Dr. Gerhard Hopp, Jonas Aschenbrenner, Matthias Moritz und Thomas E. Bauer (v. l.) im Gespräch.  Foto: F. Wutz
Dr. Gerhard Hopp, Jonas Aschenbrenner, Matthias Moritz und Thomas E. Bauer (v. l.) im Gespräch. Foto: F. Wutz

Das Unternehmen MEKmedia aus Furth im Wald wurde von Matthias Moritz beschrieben, das er gründete und das nach seinen Worten dabei ist, an der digitalen Zukunft massiv mitzuarbeiten. Smart-TV und die Entwicklung von Apps für Fernsehen mit weltweiten Einsatzmöglichkeiten sind laut Moritz das Arbeitsfeld der Firma. MEKmedia habe 25 Mitarbeiter, arbeite im Rahmen eines Forschungsprogramms mit der Universität Regensburg zusammen.

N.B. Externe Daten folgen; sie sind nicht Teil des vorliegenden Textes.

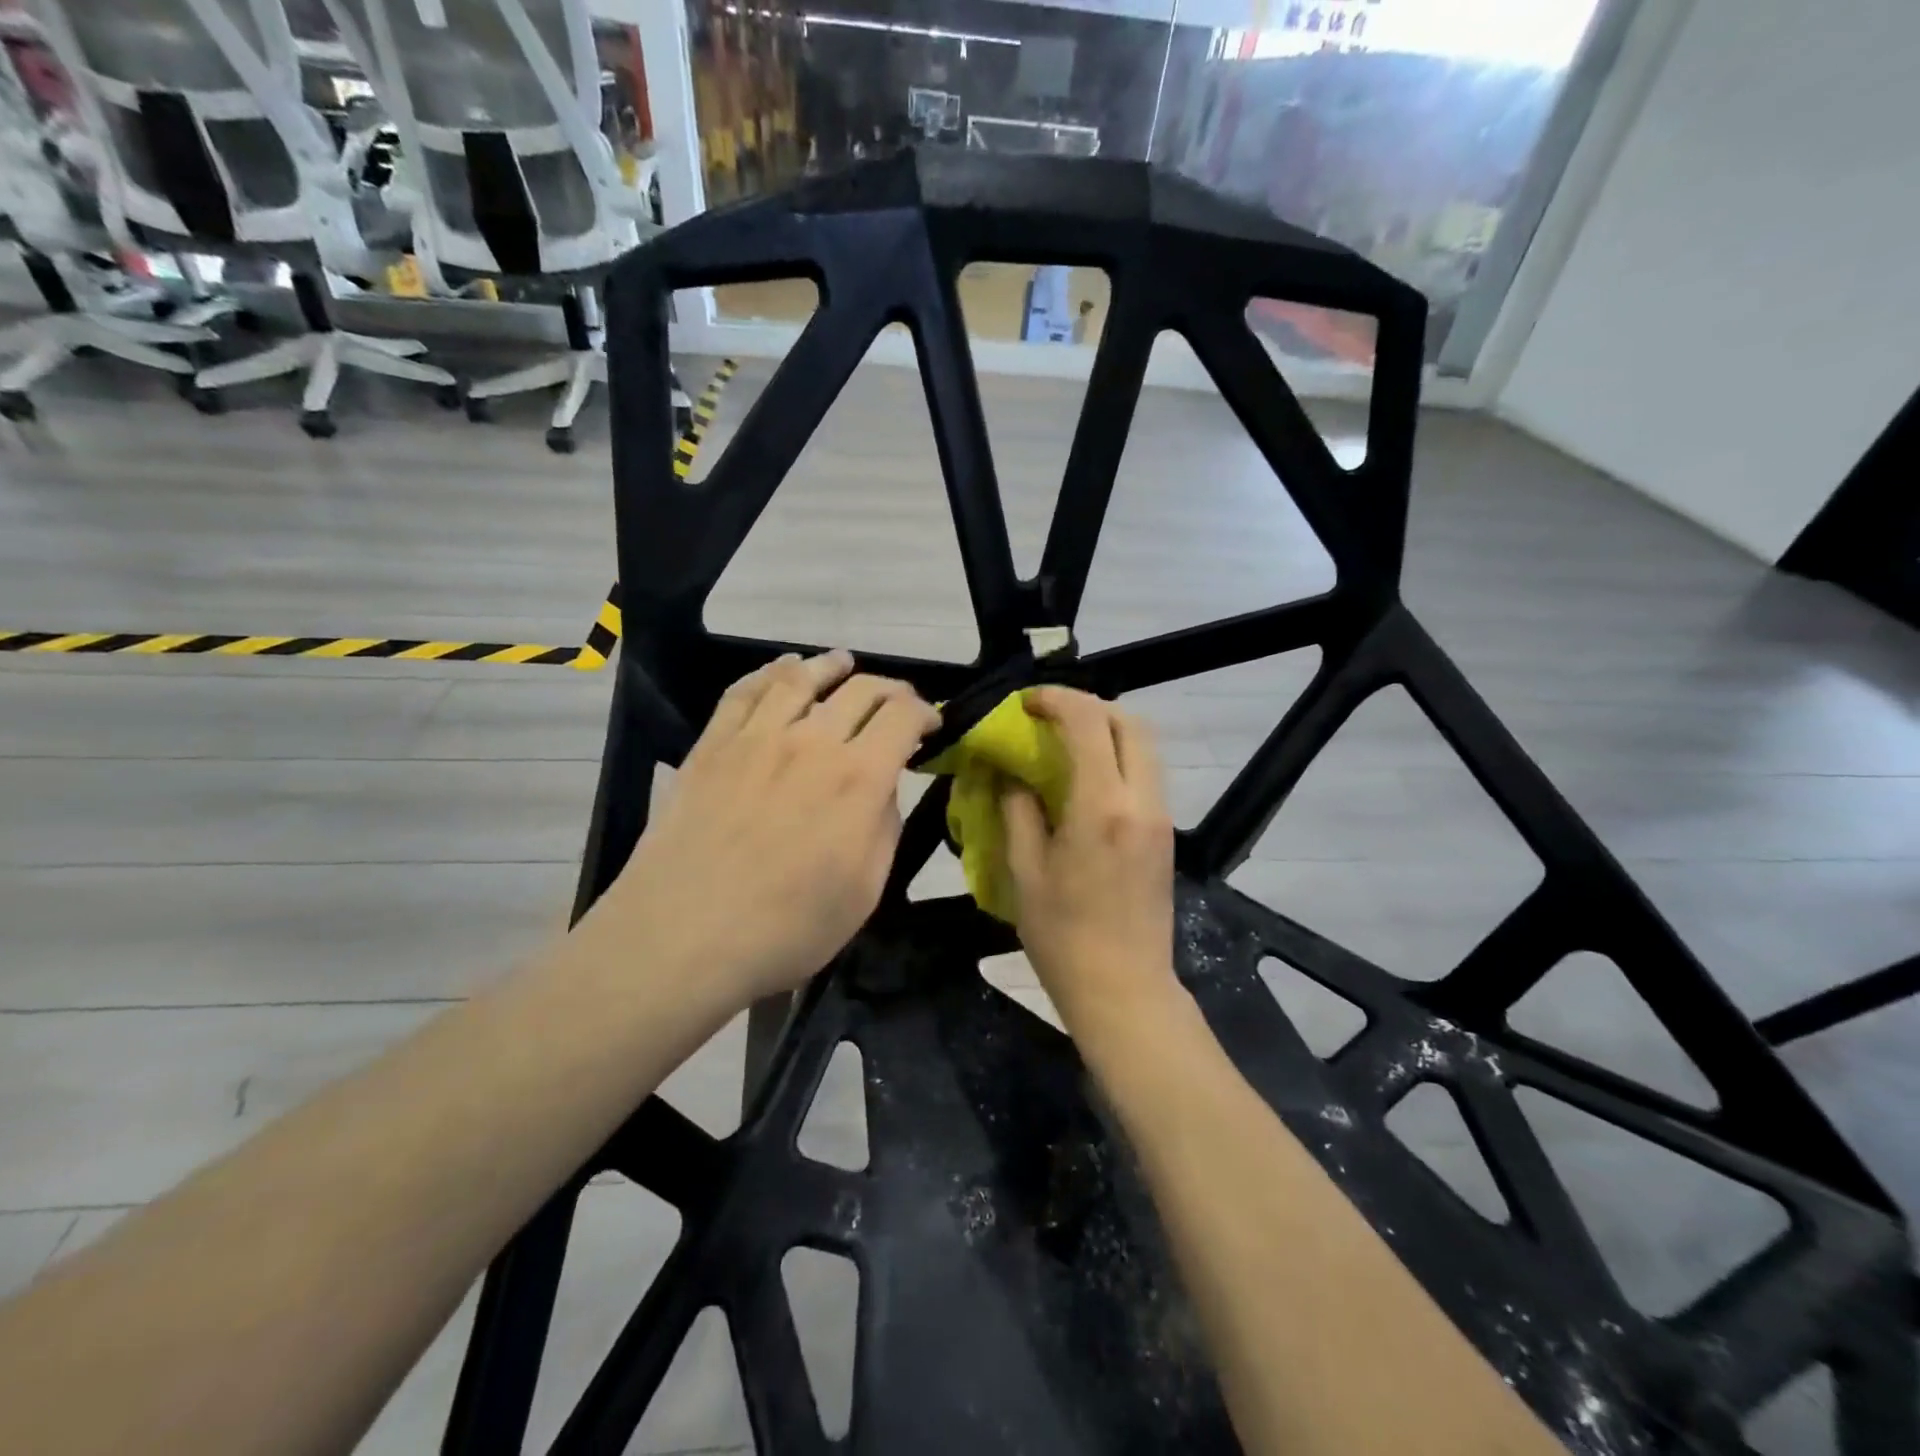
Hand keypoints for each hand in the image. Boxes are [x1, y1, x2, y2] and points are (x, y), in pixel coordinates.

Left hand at [597, 650, 938, 1009]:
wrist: (682, 937)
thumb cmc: (786, 928)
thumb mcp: (864, 890)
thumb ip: (883, 827)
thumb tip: (883, 787)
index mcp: (858, 778)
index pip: (903, 717)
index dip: (925, 713)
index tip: (931, 726)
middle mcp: (811, 742)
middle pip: (859, 689)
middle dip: (890, 689)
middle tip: (898, 701)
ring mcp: (756, 738)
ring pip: (801, 678)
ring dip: (832, 667)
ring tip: (843, 664)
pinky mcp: (712, 745)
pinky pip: (744, 691)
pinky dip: (770, 671)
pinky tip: (782, 670)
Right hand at [1001, 687, 1179, 1032]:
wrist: (1124, 989)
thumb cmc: (1063, 937)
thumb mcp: (1025, 871)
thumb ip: (1017, 810)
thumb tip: (1009, 773)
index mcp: (1101, 808)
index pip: (1088, 723)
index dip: (1056, 699)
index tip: (1026, 702)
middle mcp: (1141, 801)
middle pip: (1130, 722)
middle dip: (1089, 706)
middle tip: (1049, 716)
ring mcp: (1160, 817)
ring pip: (1144, 746)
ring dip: (1107, 729)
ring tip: (1065, 742)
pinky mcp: (1165, 833)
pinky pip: (1146, 773)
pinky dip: (1118, 757)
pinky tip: (1085, 778)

Das Handy werde die Fernbedienung der Zukunft sein, und „die Digitalisierung ist die größte Chance für den ländlichen Raum“, stellte Moritz fest, der auch betonte, dass sein Unternehmen vor 20 Jahren noch nicht im Landkreis platziert hätte sein können. Das Internet – dessen Probleme er kurz ansprach – mit schnellen Verbindungen oder z. B. Cloud-Computing mache dies letztlich erst möglich.

Von der Idee, „Kultur auf höchstem Niveau hier auf dem Land zu präsentieren“, sprach dann Thomas E. Bauer. So sei das Konzerthaus Blaibach entstanden, das zwischenzeitlich Ereignisort vieler Veranstaltungen sei, neben der Musik auch für Präsentationen und Filmaufnahmen. In einem Gedankenspiel befasste sich Bauer mit dem Bau eines Konzerthauses für München und empfahl den Politikern, „junge Leute dahinzubringen“. Er empfahl, das Projekt so aufzubauen, dass ein Konzerthaus für ganz Bayern entsteht – „dann wird das ein Erfolg“.

Mit Gesprächen, Essen und Trinken wurde der Empfang im Konzerthaus abgerundet.